A concise way to implement a functional interface without boilerplate anonymous classes.

// ❌ Old way: Anonymous class (verbose)
Predicate<String> isLong = new Predicate<String>() {
    @Override
    public boolean test(String s) {
        return s.length() > 5;
    }
};

// ✅ Lambda: same thing, cleaner
Predicate<String> isLong = s -> s.length() > 5;

Built-in Functional Interfaces (java.util.function)

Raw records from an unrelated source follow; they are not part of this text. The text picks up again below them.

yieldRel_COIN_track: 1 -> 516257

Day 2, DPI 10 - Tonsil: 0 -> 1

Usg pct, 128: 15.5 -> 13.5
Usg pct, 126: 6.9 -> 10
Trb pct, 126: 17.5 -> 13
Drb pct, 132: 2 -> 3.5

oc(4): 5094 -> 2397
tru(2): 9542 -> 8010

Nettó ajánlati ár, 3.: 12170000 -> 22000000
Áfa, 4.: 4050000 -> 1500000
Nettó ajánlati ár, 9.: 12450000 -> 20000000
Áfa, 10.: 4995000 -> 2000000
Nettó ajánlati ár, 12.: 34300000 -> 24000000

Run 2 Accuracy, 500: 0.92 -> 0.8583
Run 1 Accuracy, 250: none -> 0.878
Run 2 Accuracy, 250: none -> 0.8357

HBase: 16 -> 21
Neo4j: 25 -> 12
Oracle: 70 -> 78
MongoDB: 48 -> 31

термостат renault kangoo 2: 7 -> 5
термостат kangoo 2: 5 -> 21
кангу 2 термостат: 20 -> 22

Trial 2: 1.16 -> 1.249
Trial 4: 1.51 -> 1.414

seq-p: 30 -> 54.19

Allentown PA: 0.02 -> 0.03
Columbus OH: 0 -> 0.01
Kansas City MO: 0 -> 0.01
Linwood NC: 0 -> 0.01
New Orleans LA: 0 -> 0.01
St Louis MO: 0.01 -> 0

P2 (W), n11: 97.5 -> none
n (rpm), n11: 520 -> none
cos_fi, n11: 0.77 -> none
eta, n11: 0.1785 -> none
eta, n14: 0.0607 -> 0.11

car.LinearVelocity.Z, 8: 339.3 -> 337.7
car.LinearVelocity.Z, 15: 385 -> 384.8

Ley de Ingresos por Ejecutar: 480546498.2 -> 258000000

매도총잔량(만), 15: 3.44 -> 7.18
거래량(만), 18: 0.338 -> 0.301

InterfaceMethodSignatureUse Case
Predicate<T>test(T)T → booleanFiltering, conditions
Function<T,R>apply(T)T → RTransformation
Consumer<T>accept(T)T → voidSide effects (logging, saving)
Supplier<T>get()() → TFactory, lazy evaluation
BiFunction<T,U,R>apply(T,U)(T,U) → RTwo-arg transformation
UnaryOperator<T>apply(T)T → TSame-type transformation

Method References

Shorthand for lambdas that call an existing method:

// Lambda                          →  Method Reference
s -> s.toUpperCase()               →  String::toUpperCase
s -> System.out.println(s)         →  System.out::println
s -> Integer.parseInt(s)           →  Integer::parseInt
() -> new ArrayList<>()            →  ArrayList::new

Effectively Final

Lambdas can capture local variables, but they must be effectively final (not modified after initialization):

int multiplier = 3;  // effectively final — never reassigned
Function<Integer, Integer> multiply = x -> x * multiplier; // ✅

int counter = 0;
Runnable task = () -> counter++; // ❌ Compilation error! counter is modified

[!TIP] Think of lambdas as data rather than code. You're passing behavior as a parameter — the foundation of functional programming in Java. This enables powerful patterns like strategy pattern without a dozen classes.